*Passage*
>>>

As a generally rich country in Europe, it's best to say that health standards are developed. However, there are potential health risks, even though the government has fought the high chances of such things with a huge success. It best to stay that the greatest risk that a traveller can encounter is air pollution. People with breathing difficulties, such as asthma are at a greater risk.

Health Risks

Pollution is no better or worse than in any other European city. Health risks are the same as those in other parts of Europe, so be careful of what you eat, meaning that if you purchase fruits and vegetables , wash them prior to eating. If you are inclined to purchase food from a stand that sells fast food containing meat, know that you are taking on a health risk to yourself, because there are no health codes in those establishments.

If you are at the Black Sea, mind the strong sun at the beach, especially in July and August. Wear sunscreen and do not leave the umbrella in the first one or two days. Do not drink hard alcohol at the beach, it could give you a heart attack.

Smoking

It is sad to say that Bulgarians, much like Greeks, have a bad reputation for their smoking habits. Smoking is the national pastime, and evading the fumes of cigarettes is even more difficult than evading exhaust fumes in the streets. Effective June 1, 2012 smoking in all indoor public spaces, including bars and restaurants is banned.

Eating and Drinking

Most food is quite safe to eat. Of course, try to avoid eating at places that are obviously not too clean.

Tap water in Bulgaria is very safe to drink and natural mineral water is also cheap and widely available. Since Bulgaria is a mountainous country, natural springs are quite abundant and many villages have one or more mineral springs.

Hospitals

Conditions in Bulgarian hospitals may vary - from the very clean and sparkling, with all the latest technological utilities, to the downright drab, dark and cold. There are some new hospitals, and some very old, with old technology. Medical personnel is very good at their job.

Citizens of the European Union are covered by Bulgaria's National Healthcare System as long as they carry an Eurocard (or European Health Insurance Card), obtainable from their own national healthcare authority.

Dental procedures in private clinics in Bulgaria are of excellent quality. Many people from Western European come to Bulgaria to have their teeth done for the quarter of the price they pay in their home countries.

Stay Safe

Bulgaria is generally a safe country, and people are quite friendly. You should however behave according to common sense when you are outside of the main tourist areas, i.e. don't show too openly that you have money, don't dress too much like a tourist, watch your things, don't walk around the suburbs (esp. those of Sofia) at night, avoid dark streets at night. Stepping in a hole is a much greater danger in Bulgaria than getting robbed.

Emergency Phone Numbers

The pan-European standard number 112 for all emergency calls is working everywhere in Bulgaria since September 2008. If, for some reason, you can not connect to 112, dial 166 for police, 150 for ambulance and 160 for the fire department.

<<<

*Required action A*
Reproduce the part of the passage on health and safety in Bulgaria from "Pollution is no" to "a heart attack.".
*Required action B*
In the passage on health and safety in Bulgaria, which number should be dialed for an ambulance if a call to 112 cannot connect?

*Data provided*
>>>

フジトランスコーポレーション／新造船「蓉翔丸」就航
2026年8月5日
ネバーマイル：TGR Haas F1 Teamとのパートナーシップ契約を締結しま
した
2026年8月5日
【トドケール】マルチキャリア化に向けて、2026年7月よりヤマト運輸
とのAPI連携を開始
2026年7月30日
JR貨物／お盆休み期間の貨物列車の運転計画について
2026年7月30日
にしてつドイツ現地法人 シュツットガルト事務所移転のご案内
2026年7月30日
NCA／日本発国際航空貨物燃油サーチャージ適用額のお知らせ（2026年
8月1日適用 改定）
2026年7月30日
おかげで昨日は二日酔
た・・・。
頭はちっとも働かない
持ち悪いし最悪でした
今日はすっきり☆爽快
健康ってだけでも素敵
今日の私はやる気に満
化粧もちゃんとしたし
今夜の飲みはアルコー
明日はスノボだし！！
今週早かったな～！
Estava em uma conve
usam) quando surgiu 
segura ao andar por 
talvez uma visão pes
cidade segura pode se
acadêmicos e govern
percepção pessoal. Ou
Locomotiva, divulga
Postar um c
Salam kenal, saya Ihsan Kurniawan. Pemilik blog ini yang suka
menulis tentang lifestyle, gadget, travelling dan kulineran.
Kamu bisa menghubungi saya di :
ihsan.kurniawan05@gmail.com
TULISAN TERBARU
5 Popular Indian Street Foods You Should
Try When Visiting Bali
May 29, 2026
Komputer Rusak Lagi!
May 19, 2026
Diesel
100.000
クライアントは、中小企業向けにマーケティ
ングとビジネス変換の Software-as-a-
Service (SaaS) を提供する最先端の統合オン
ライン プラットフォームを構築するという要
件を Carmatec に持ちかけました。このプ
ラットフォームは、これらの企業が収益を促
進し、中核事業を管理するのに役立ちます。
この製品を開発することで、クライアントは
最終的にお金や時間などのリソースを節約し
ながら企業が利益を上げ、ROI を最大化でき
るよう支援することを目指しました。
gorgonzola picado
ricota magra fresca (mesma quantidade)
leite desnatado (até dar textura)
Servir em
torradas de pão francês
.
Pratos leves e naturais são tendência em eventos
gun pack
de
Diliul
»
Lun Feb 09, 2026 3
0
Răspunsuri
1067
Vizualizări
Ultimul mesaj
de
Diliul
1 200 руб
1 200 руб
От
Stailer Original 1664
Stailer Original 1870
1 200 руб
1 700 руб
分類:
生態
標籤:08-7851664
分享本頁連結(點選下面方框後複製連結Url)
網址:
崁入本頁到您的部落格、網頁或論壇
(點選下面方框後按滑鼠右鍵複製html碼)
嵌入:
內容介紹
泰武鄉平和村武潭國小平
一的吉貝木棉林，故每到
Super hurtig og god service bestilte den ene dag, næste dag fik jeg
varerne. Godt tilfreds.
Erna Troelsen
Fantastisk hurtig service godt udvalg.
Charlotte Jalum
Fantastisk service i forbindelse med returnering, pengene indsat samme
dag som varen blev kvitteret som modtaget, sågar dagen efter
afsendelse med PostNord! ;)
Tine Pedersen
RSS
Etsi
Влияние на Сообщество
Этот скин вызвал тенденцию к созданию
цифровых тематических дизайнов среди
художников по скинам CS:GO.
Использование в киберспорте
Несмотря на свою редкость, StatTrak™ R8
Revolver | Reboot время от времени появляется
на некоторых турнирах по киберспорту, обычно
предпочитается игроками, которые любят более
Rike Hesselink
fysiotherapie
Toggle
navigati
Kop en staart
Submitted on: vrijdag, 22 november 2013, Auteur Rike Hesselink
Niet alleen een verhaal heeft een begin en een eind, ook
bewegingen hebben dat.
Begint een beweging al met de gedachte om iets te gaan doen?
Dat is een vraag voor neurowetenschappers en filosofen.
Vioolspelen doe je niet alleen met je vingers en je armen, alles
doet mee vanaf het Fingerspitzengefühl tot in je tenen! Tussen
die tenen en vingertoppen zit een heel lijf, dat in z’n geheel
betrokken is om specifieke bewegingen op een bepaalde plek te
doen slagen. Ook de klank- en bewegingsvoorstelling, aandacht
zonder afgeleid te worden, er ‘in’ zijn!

<<<
>>>

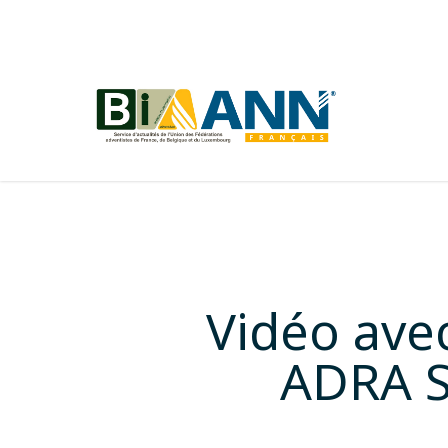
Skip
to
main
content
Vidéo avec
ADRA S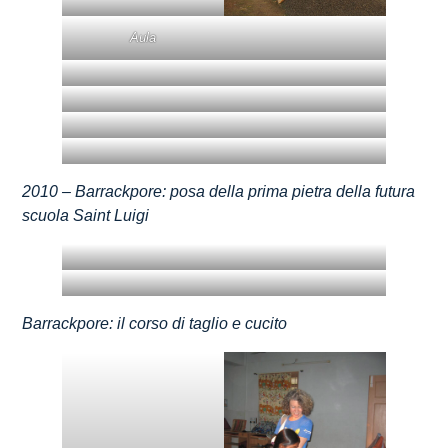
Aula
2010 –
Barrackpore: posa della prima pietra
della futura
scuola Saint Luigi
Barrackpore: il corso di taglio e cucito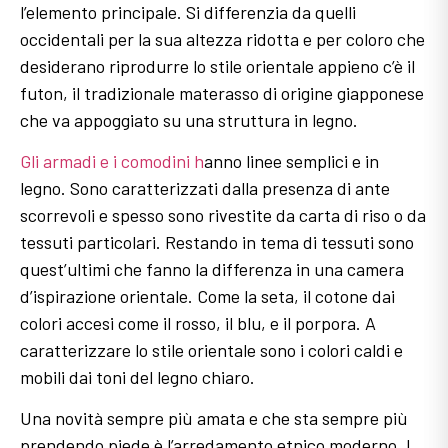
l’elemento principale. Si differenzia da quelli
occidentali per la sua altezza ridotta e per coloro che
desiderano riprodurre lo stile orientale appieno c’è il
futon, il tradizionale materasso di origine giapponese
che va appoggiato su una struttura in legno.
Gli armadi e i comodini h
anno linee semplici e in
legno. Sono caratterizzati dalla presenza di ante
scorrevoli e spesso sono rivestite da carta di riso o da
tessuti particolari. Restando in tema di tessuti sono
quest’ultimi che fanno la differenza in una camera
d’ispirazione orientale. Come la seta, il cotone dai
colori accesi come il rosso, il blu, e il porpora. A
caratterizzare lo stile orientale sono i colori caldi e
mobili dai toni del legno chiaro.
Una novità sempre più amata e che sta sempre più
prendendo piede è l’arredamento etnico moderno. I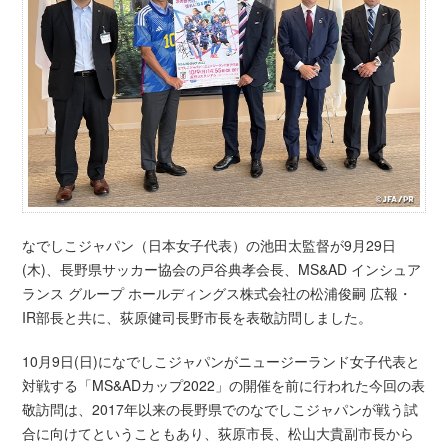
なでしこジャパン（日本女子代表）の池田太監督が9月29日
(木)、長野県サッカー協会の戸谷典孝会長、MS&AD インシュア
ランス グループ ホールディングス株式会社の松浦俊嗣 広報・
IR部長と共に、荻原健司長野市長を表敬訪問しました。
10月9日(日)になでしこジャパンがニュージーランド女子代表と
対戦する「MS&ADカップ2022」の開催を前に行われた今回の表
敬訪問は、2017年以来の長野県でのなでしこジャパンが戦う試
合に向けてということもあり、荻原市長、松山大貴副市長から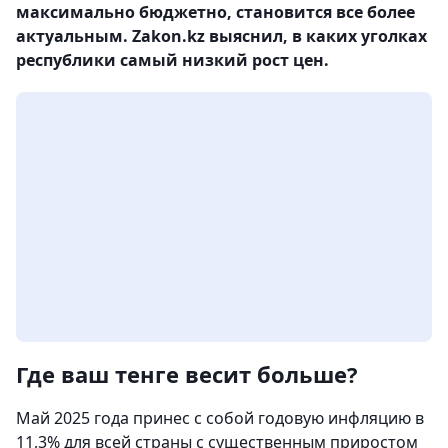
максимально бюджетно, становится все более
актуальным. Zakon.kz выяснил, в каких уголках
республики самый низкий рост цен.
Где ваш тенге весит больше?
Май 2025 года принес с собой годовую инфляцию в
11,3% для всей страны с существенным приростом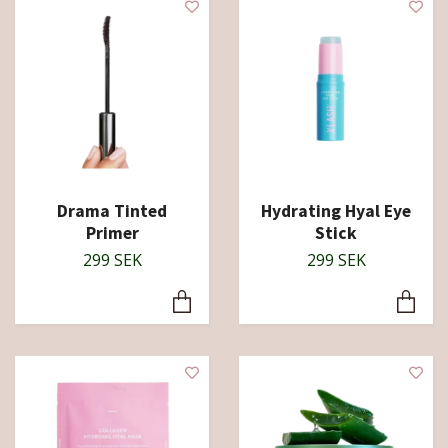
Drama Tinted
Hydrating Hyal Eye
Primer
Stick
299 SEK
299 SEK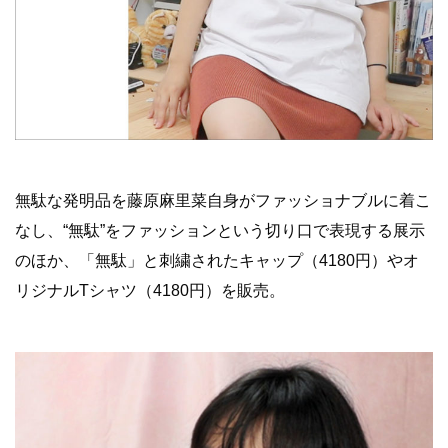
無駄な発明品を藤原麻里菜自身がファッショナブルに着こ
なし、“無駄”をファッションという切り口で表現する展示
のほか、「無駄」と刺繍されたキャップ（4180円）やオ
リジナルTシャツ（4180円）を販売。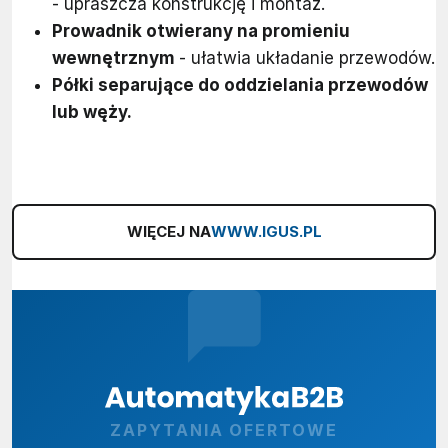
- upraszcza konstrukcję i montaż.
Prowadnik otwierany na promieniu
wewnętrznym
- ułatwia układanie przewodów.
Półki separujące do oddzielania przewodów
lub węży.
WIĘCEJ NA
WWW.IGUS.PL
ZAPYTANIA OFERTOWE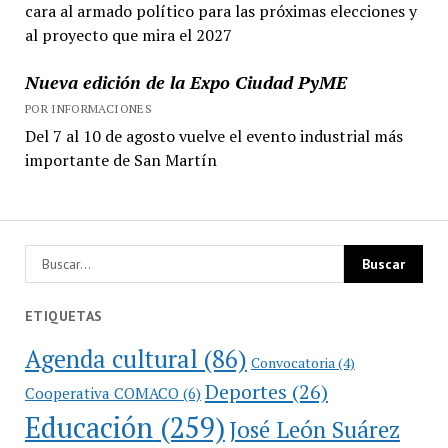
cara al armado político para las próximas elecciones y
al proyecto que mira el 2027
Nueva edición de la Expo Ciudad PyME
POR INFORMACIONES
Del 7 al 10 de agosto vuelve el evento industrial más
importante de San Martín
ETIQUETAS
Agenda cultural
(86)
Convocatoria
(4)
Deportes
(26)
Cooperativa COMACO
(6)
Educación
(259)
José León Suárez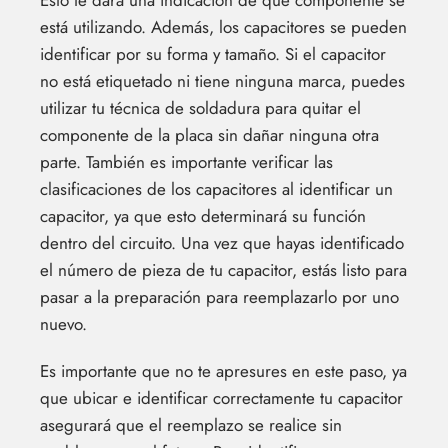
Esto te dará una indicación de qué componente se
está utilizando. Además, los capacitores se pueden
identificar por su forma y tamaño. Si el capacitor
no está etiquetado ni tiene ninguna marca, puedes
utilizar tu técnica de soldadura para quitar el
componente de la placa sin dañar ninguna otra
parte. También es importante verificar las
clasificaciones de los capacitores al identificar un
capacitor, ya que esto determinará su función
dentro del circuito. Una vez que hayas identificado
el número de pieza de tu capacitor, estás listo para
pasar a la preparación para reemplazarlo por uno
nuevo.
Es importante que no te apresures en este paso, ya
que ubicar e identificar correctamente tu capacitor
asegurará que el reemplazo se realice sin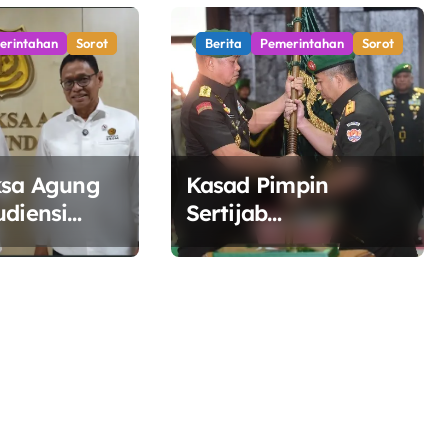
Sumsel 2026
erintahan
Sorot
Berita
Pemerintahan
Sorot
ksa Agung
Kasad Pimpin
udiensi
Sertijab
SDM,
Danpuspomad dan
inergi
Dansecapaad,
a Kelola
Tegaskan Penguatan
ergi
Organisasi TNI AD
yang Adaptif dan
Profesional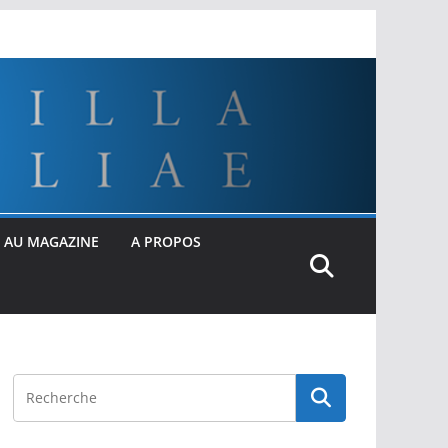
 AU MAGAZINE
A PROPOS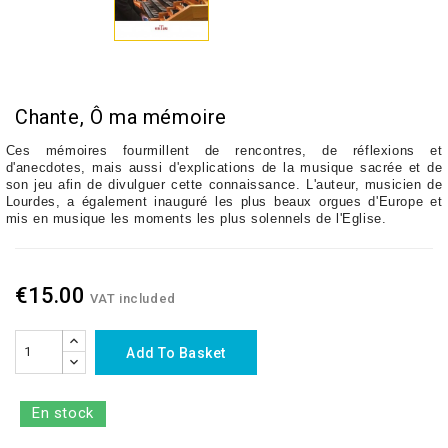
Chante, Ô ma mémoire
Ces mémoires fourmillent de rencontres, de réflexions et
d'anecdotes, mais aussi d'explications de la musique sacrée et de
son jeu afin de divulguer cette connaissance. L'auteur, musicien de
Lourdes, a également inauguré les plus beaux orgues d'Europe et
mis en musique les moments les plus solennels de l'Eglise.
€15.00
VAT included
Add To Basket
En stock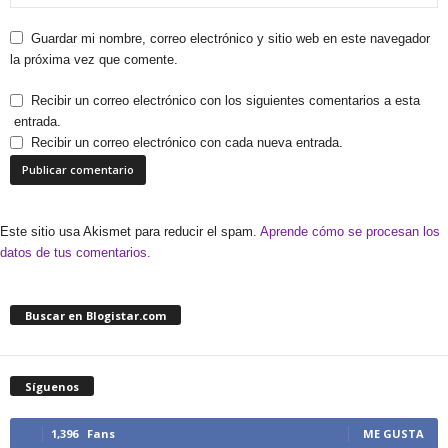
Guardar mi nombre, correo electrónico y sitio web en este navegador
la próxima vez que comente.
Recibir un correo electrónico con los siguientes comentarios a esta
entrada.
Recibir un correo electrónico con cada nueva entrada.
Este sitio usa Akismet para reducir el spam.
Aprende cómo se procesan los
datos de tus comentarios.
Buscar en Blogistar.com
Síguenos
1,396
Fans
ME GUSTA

<<<
>>>

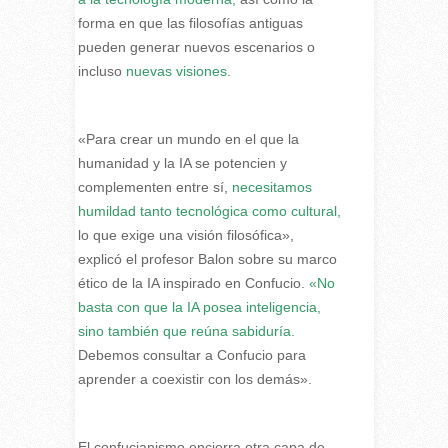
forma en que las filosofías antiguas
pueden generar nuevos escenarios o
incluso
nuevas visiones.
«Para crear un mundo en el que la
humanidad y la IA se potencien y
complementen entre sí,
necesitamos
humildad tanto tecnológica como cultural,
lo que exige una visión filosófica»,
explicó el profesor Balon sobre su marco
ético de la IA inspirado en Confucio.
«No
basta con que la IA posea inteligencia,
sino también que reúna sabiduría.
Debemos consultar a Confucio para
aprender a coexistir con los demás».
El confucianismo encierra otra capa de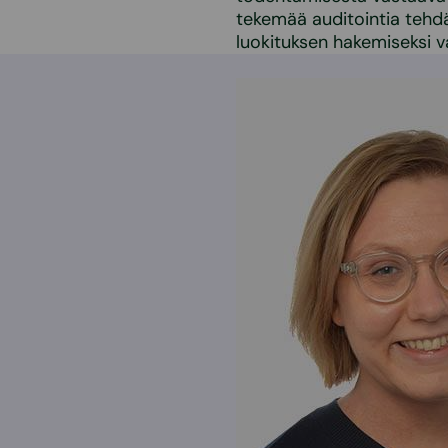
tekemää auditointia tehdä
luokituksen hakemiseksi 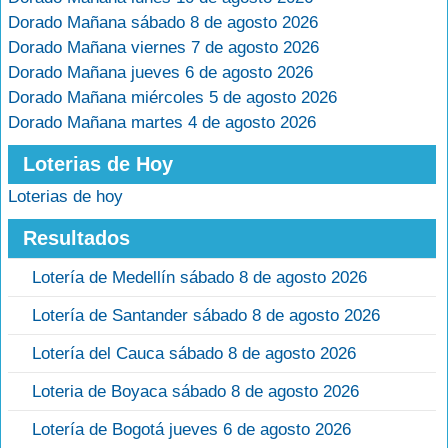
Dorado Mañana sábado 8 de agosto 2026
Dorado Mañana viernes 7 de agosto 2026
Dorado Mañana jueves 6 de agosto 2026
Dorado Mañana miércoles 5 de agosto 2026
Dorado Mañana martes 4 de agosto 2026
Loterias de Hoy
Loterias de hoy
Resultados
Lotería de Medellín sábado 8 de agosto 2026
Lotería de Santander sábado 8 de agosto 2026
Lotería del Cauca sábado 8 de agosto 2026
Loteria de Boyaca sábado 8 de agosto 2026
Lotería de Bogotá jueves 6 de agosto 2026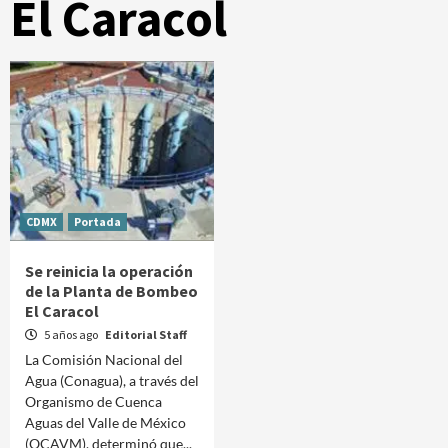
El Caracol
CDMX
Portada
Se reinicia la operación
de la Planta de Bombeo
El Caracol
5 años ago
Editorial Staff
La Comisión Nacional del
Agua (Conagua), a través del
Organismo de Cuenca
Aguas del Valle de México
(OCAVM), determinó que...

<<<

*Output A*
Pollution is no better or worse than in any other European city. Health risks are the same as those in other parts of Europe, so be careful of what you eat, meaning that if you purchase fruits and vegetables , wash them prior to eating. If you are inclined to purchase food from a stand that sells fast food containing meat, know that you are taking on a health risk to yourself, because there are no health codes in those establishments.

If you are at the Black Sea, mind the strong sun at the beach, especially in July and August. Wear sunscreen and do not leave the umbrella in the first one or two days. Do not drink hard alcohol at the beach, it could give you a heart attack.

*Output B*
150